> [Aim of the task]: When you copy the listing, skip the images and return each line verbatim.

___ Materials provided

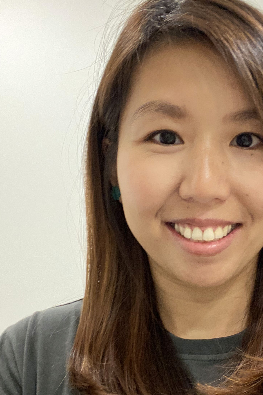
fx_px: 482
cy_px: 241
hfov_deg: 29.9
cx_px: 204
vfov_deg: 44.2
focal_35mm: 44
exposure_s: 1/25
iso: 320
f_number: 2.2
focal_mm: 2.71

______

> [Answer for this exercise]:
fx_px: 482
cy_px: 241
hfov_deg: 29.9
cx_px: 204
vfov_deg: 44.2
focal_35mm: 44
exposure_s: 1/25
iso: 320
f_number: 2.2
focal_mm: 2.71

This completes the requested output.